Hey Ken, yeah I have been secretly scouting out your shelter locations and setting all the tables on fire! LOL! But seriously, if you fool with alcohol stoves long enough you are probably going to have fire get outside the stove some or at least some spillage. All my mishaps over the years have been small and were quickly extinguished. But I do agree about not wanting to carrying the second canister. How many boils do you get out of the small canister?

Jake D
(JakeDatc) - F

Locale: Bristol,RI
Re: Re: Re: Starting to doubt using my alcohol stove for canister on 03/25/2013 11:58:22 MDT Print View

my gf has one of those Snow Peak canister lanterns that we use sometimes car camping that is another good use for almost empty canisters.

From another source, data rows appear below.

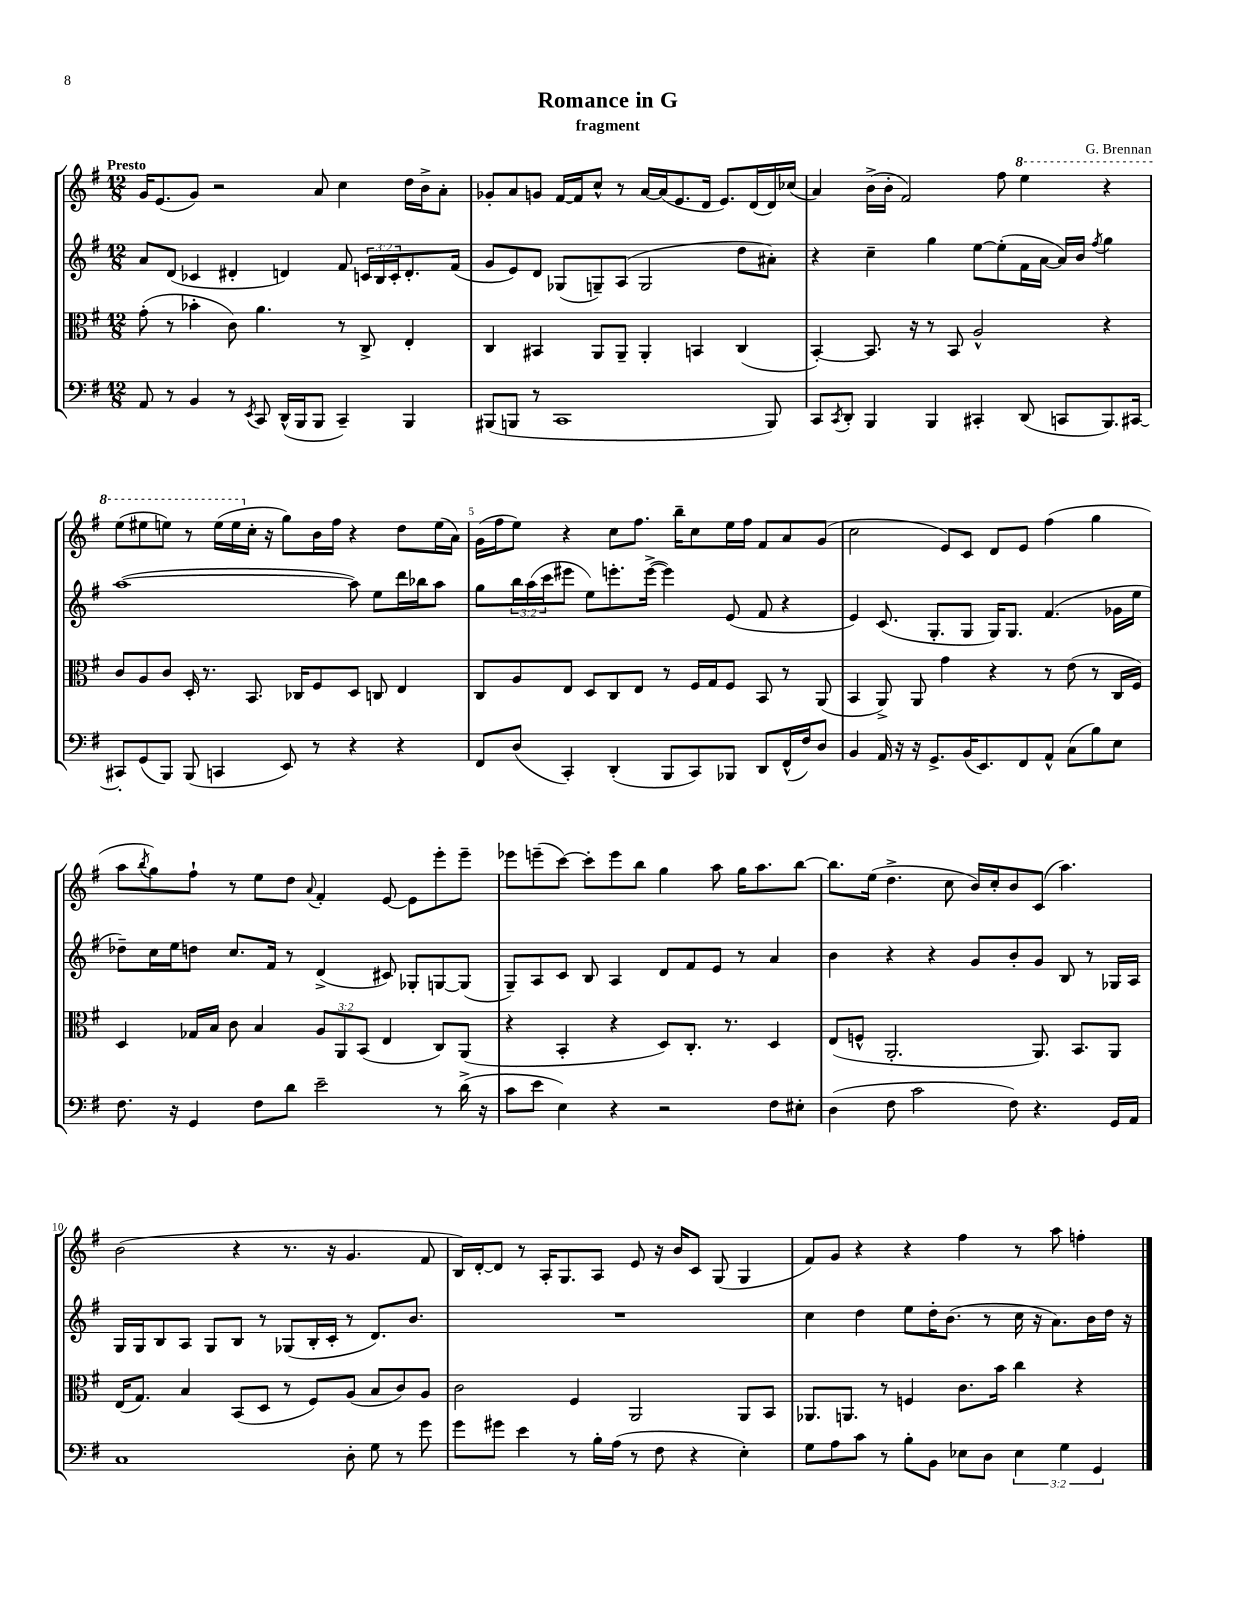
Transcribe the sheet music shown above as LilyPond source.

\header { title = "Romance in G" composer = "G. Brennan" subtitle = "fragment" }
<<
\new StaffGroup <<
\new Staff = "s0" {
    \clef treble \key g \major \numericTimeSignature \time 12/8 \tempo "Presto"
    g'16 e'8.( g'8) r2 a'8 c''4 d''16 b'16-> a'8-. |
    ges'8-. a'8 g'8 fis'16~ fis'16 c''8-^ r8 a'16~ a'16( e'8. d'16 e'8.) d'16( d'16) ces''16( |
    a'4) b'16->( b'16-. fis'2) fis''8 \ottava #1 e'''4 r4 |
    e'''8( eis'''8 e'''8) r8 e'''16( e'''16 \ottava #0 c''16-. r16 g''8) b'16 fis''16 r4 d''8 e''16( a'16) |
    g'16( fis''16 e''8) r4 c''8 fis''8. b''16-- c''8 e''16 fis''16 fis'8 a'8 g'8( |
    c''2 e'8) c'8 d'8 e'8 fis''4( g''4 |
    a''8 \acciaccatura { b''8 } g''8) fis''8-! r8 e''8 d''8 \appoggiatura { a'8 } fis'4-. e'8~ e'8 e'''8-. e'''8-- |
    ees'''8 e'''8--( c'''8~) c'''8-. e'''8 b''8 g''4 a''8 g''16 a''8. b''8~ |
    b''8. e''16( d''4.-> c''8 b'16) c''16-. b'8 c'8( a''4.) |
    b'2( r4 r8. r16 g'4. fis'8 |
    b16) d'16~-. d'8 r8 a16-. g8. a8 e'8 r16 b'16 c'8 g8( g4 |
    fis'8) g'8 r4 r4 fis''4 r8 a''8 f''4-. \bar "|." |
}
\new Staff = "s1" {
    \clef treble \key g \major \numericTimeSignature \time 12/8 \override Staff.TupletNumber.text = #tuplet-number::calc-fraction-text
    a'8 d'8( ces'4 dis'4-. d'4) fis'8 \tuplet 3/2 { c'16 b16 c'16-. } d'8.-. fis'16( |
    g'8 e'8) d'8 ges8( g8--) a8( g2 d''8 ais'8-.) |
    r4 c''4-- g''4 e''8~ e''8-.( fis'16 a'16~ a'16) b'16 \acciaccatura { fis''8 } g''4 |
    a''1~( a''8) e''8 d'''16 bes''16 a''8 |
    g''8 \tuplet 3/2 { b''16 a''16( c'''16 } eis'''8 e''8) e'''8.-. e'''16~->( e'''4) e'8( fis'8 r4 |
    e'4) c'8.( g8.-. g8 g16) g8. fis'4.( ges'16 e''16 |
    des''8--) c''16 e''16 d''8 c''8. fis'16 r8 d'4->( cis'8) ges8-. g8~ g8( |
    g8--) a8 c'8 b8 a4 d'8 fis'8 e'8 r8 a'4 |
    b'4 r4 r4 g'8 b'8-. g'8 b8 r8 ges16 a16 |
    g16 g16 b8 a8 g8 b8 r8 ges8( b16-. c'16-. r8 d'8.) b'8. |
    R1. |
    c''4 d''4 e''8 d''16-. b'8.( r8 c''16 r16 a'8.) b'16 d''16 r16 \bar "|." |
}
\new Staff = "s2" {
    \clef alto \key g \major \numericTimeSignature \time 12/8 \override Staff.TupletNumber.text = #tuplet-number::calc-fraction-text
    g'8-.( r8 bes'4-. c'8) a'4. r8 c8-> e4-. |
    c4 bis,4 a,8 a,8-- a,4-. b,4 c4( |
    b,4~-.) b,8. r16 r8 b,8 a2-^ r4 |
    c'8 a8 c'8 d16-. r8. b,8. ces16 fis8 d8 c8 e4 |
    c8 a8 e8 d8 c8 e8 r8 fis16 g16 fis8 b,8 r8 a,8( |
    b,4 a,8->) a,8 g'4 r4 r8 e'8( r8 c16 fis16) |
    d4 ges16 b16 c'8 b4 \tuplet 3/2 { a8 a,8 b,8( } e4 c8) a,8( |
    r4 b,4-. r4 d8) c8.-. r8. d4 |
    e8( f8-^ a,2.-. a,8.) b,8. a,8 |
    e16( g8.) b4 b,8( d8 r8 fis8) a8( b8 c'8) a8 |
    c'2 fis4 a,2 a,8 b,8 |
    aes,8. a,8. r8 f4 c'8. b'16 c''4 r4 \bar "|." |
}
\new Staff = "s3" {
    \clef bass \key g \major \numericTimeSignature \time 12/8 \override Staff.TupletNumber.text = #tuplet-number::calc-fraction-text
    a,8 r8 b,4 r8 \acciaccatura { e,8 } c,8 d,16-^( b,,16 b,,8 c,4--) b,,4 |
    bis,,8( b,,8 r8 c,1 b,,8) |
    c,8 \acciaccatura { c,8 } d,8-. b,,4 b,,4 cis,4-. d,8( c,8 b,,8.) cis,16~ |
    cis,8-. g,8( b,,8) b,,8( c,4 e,8) r8 r4 r4 |
    fis,8 d8( c,4-.) d,4-.( b,,8 c,8) bes,,8 d,8 fis,16-^( fis16) d8 |
    b,4 a,16 r16 r16 g,8.-> b,16( e,8.) fis,8 a,8-^ c8( b8) e8 |
    fis8. r16 g,4 fis8 d'8 e'2-- r8 d'16->( r16 |
    c'8 e'8 e4) r4 r2 fis8 eis8-. |
    d4( fis8 c'2 fis8) r4. g,16 a,16 |
    c1 d8-. g8 r8 g'8 |
    g'8 gis'8 e'4 r8 b16-. a16( r8 fis8 r4 e4-.) |
    g8 a8 c'8 r8 b8-. b,8 ees8 d8 \tuplet 3/2 { ees4 g4 g,4 } \bar "|." |
}
>>
>>
\layout { \context { \Score \override BarNumber.break-visibility = ##(#f #t #t) barNumberVisibility = #(every-nth-bar-number-visible 5) } }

i don't get the resupply thing.. 8oz gets you 8-10 boils of alcohol where 8oz gets you 15-20 boils out of a canister. depending on the length of a long trip you might not need to resupply fuel at all (JMT, Long Trail). what if you do a short section.. 2-3 days then you have to do another short section and not resupply or carry extra fuel. Town stops aren't always a nice 5-6 days apart like clockwork.

in the end people are going to like what they like. i'll "spend" a few ounces for convenience and speed.

Paul Magnanti
(PaulMags) - MLife

Locale: People's Republic of Boulder
The Great Stove Wars on 03/25/2013 12:01:35 MDT Print View

These threads amuse me. :)

Much like religious faith, seems as if many people have The One True Stove (TM).

It is possible to have different stove for different purposes...or just because. :) Sometimes I'll take an alchy stove when solo and want a hot meal. Other times I'll take a canister stove if the aim is more social. Sometimes I'll even go stoveless because I am lazy at heart and don't want to futz with anything. :)

Remember the mantra, there is no such thing as the "best' gear. Just what is best for you, your desired goals and own personal preferences.

Bill Reynolds
(billreyn1) - M

Locale: North East Georgia Mountains
"Starting to doubt using my alcohol stove for cannister" on 03/25/2013 12:08:43 MDT Print View

My intent was never to convince anybody to change I just wanted to see if others had experienced some of the same frustrations that I had and apparently there are quite a few that for whatever reason have changed to canisters. I am sure that after my thru there will be times when I use my alchy setup but the more I think about cooking for 5 months on the AT canisters are looking pretty good.